## start
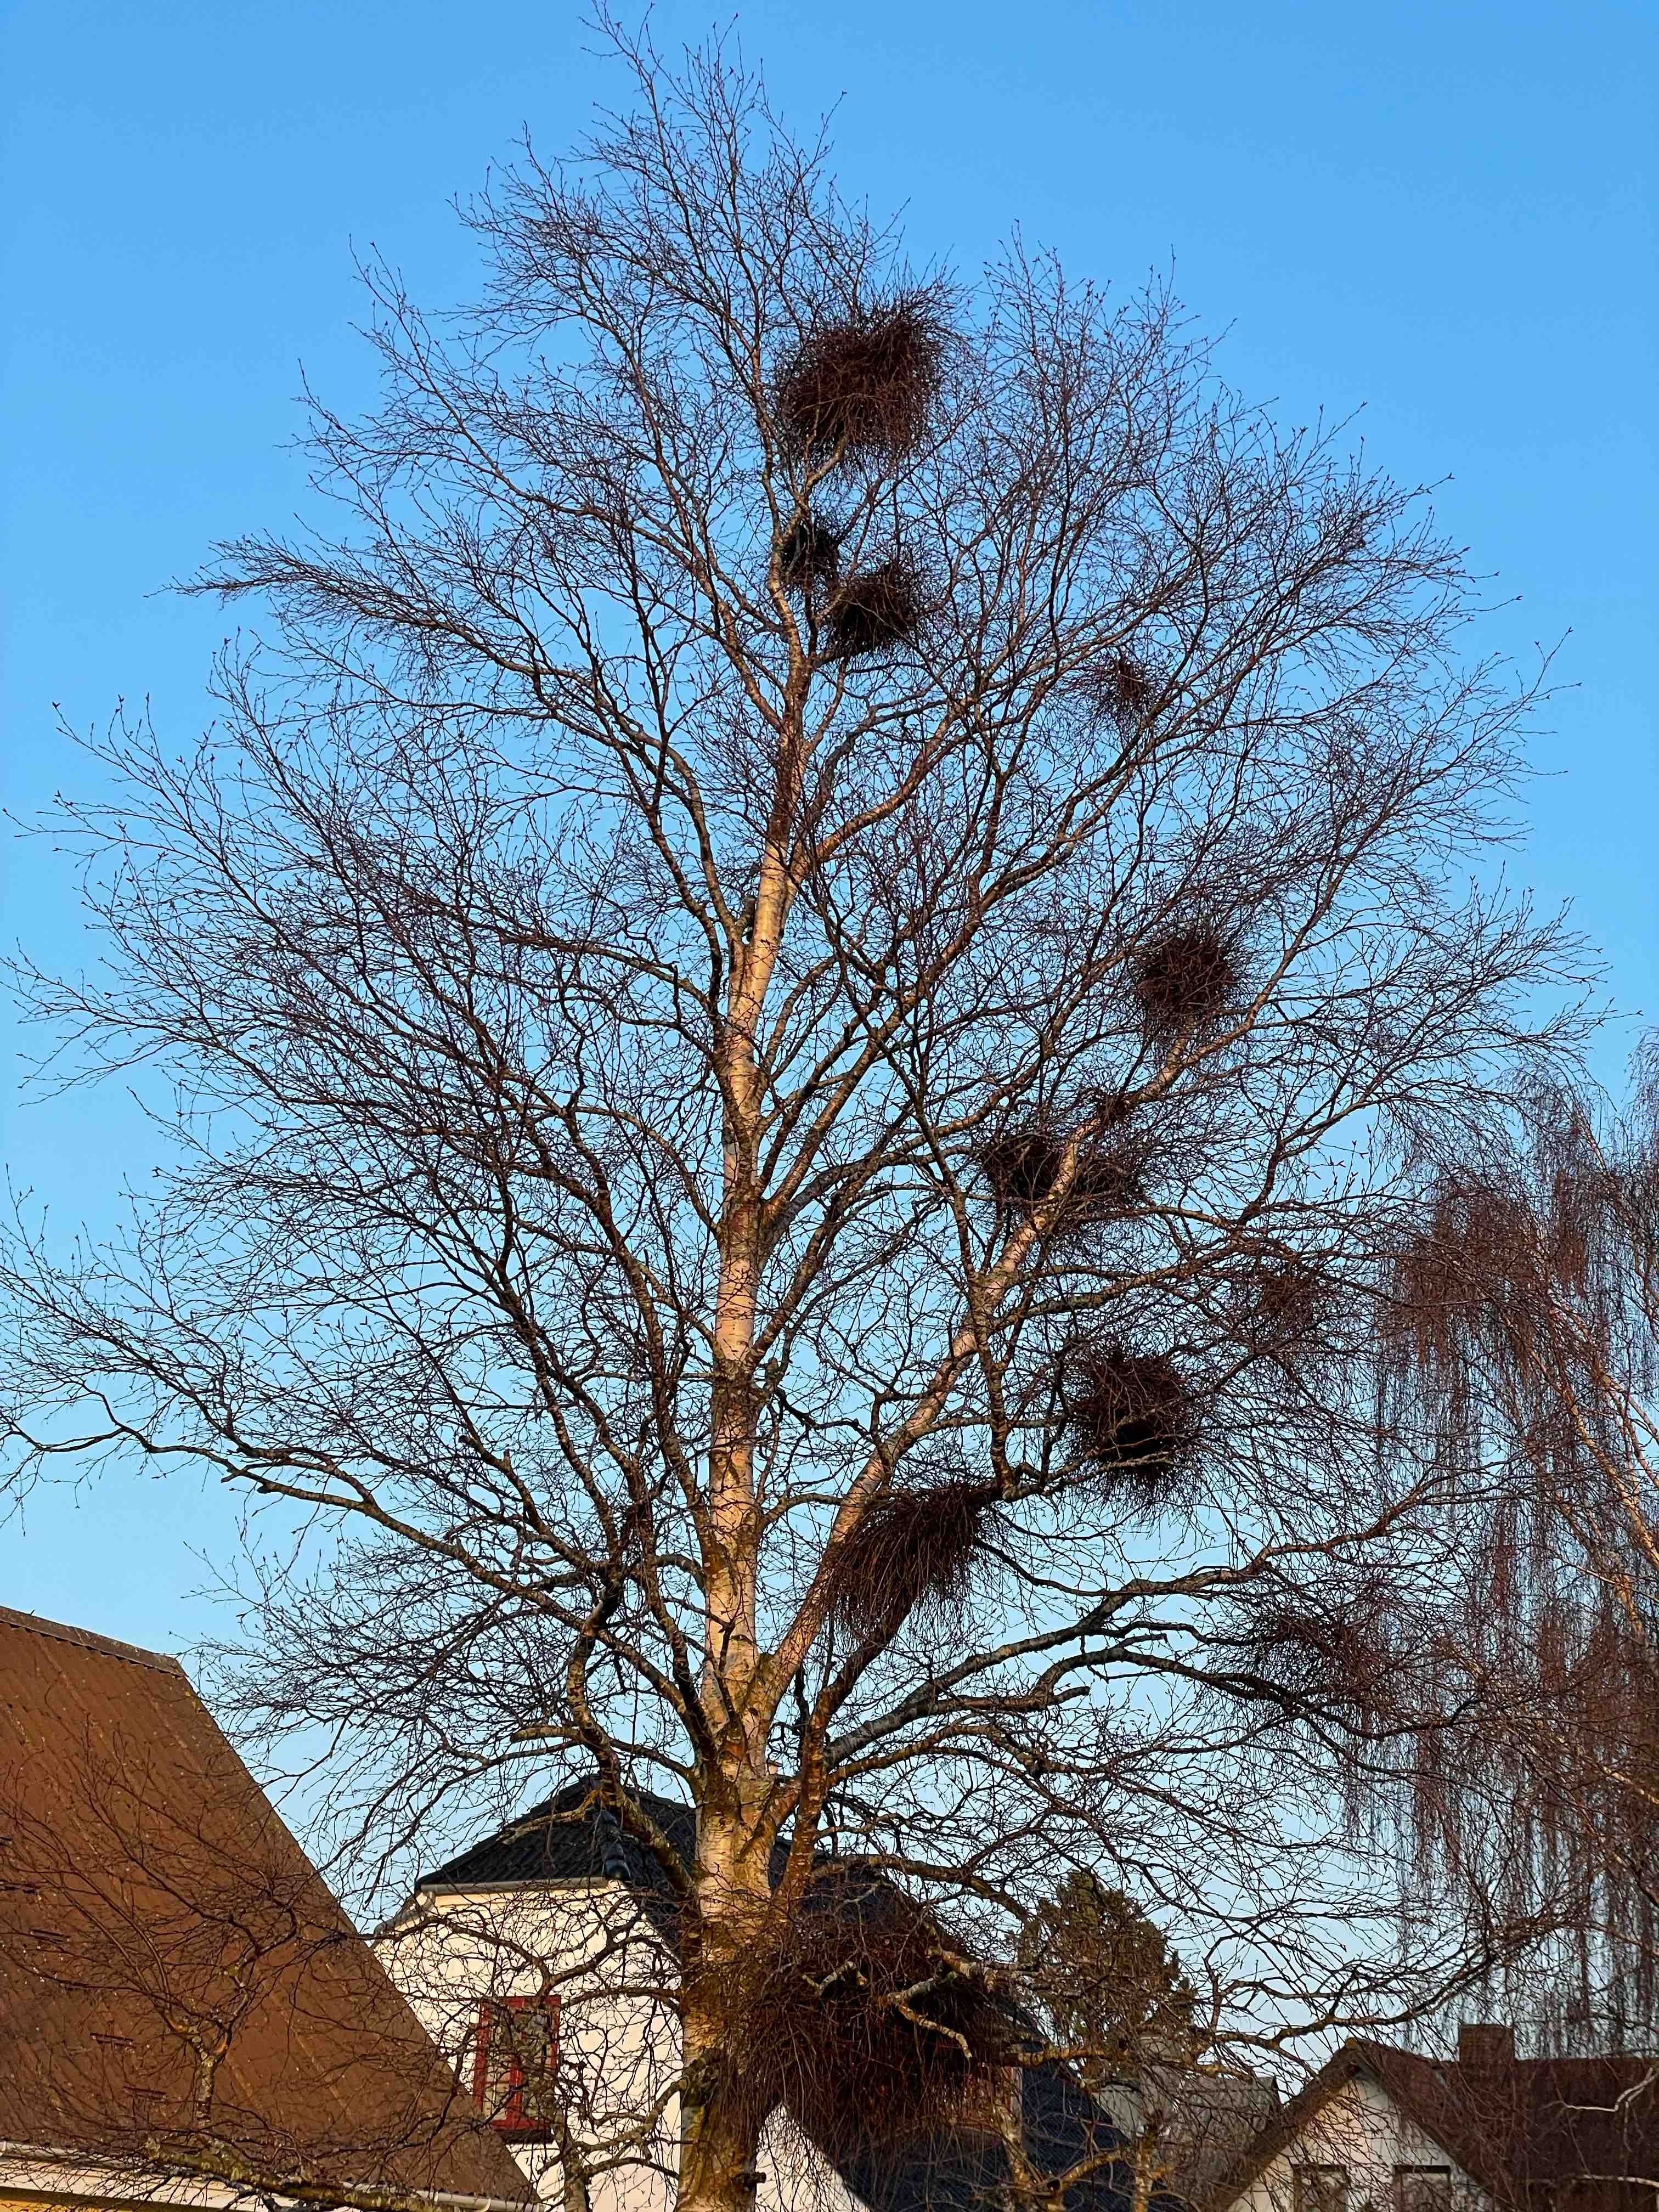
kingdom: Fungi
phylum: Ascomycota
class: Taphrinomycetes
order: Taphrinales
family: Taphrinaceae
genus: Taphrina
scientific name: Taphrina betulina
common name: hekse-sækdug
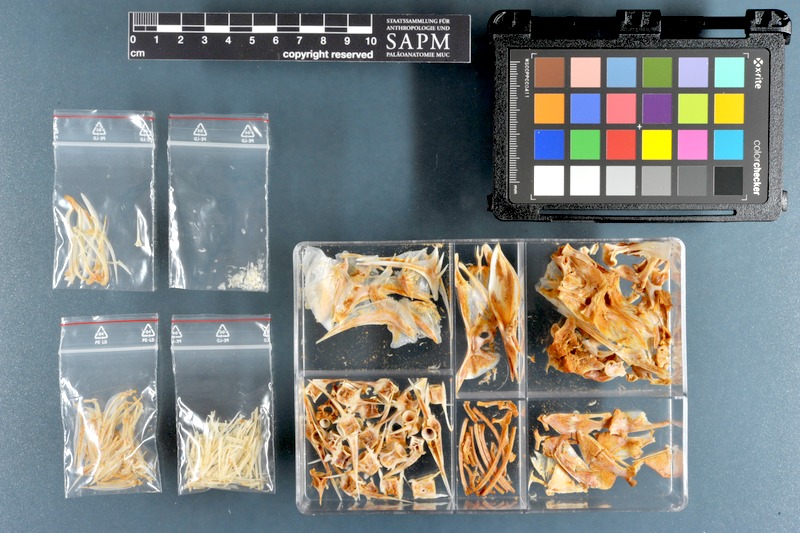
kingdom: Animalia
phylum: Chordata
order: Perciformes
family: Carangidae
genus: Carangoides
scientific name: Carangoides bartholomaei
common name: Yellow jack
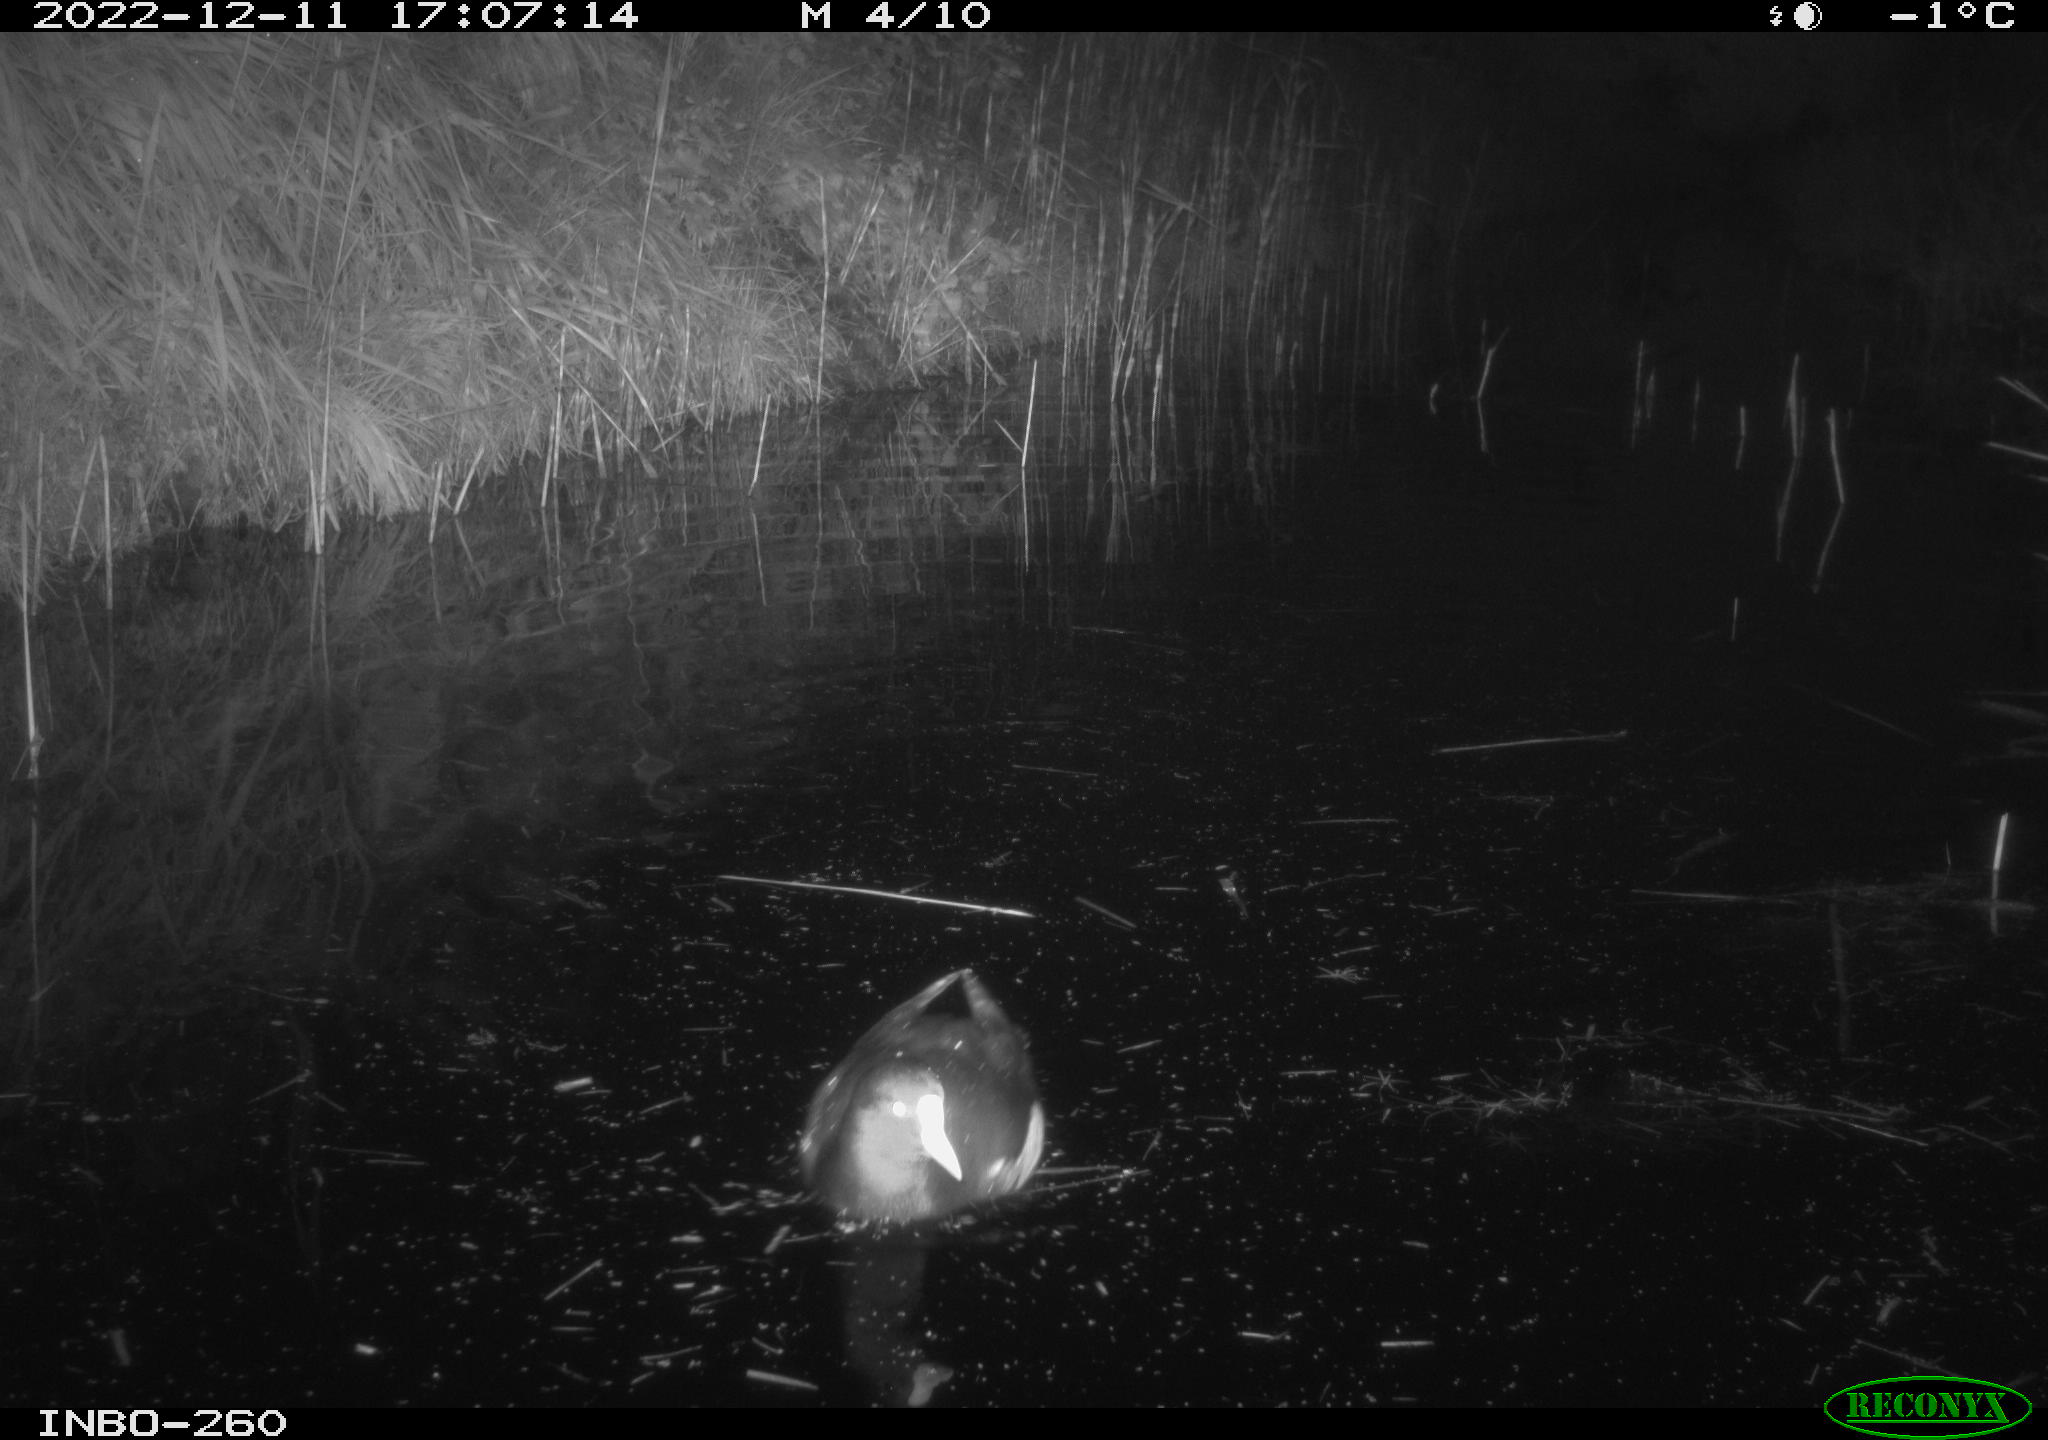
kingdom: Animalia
## end
- EXERCISE PROMPT -
Copy all the lines of the records again, switching each "scientific name" to "Latin name" and keeping everything else the same. Leave the pictures out.

- RESPONSE TO THIS TASK -
kingdom: Fungi
phylum: Ascomycota
class: Taphrinomycetes
order: Taphrinales
family: Taphrinaceae
genus: Taphrina
Latin name: Taphrina betulina
common name: hekse-sækdug
kingdom: Animalia
phylum: Chordata
order: Perciformes
family: Carangidae
genus: Carangoides
Latin name: Carangoides bartholomaei
common name: Yellow jack
kingdom: Animalia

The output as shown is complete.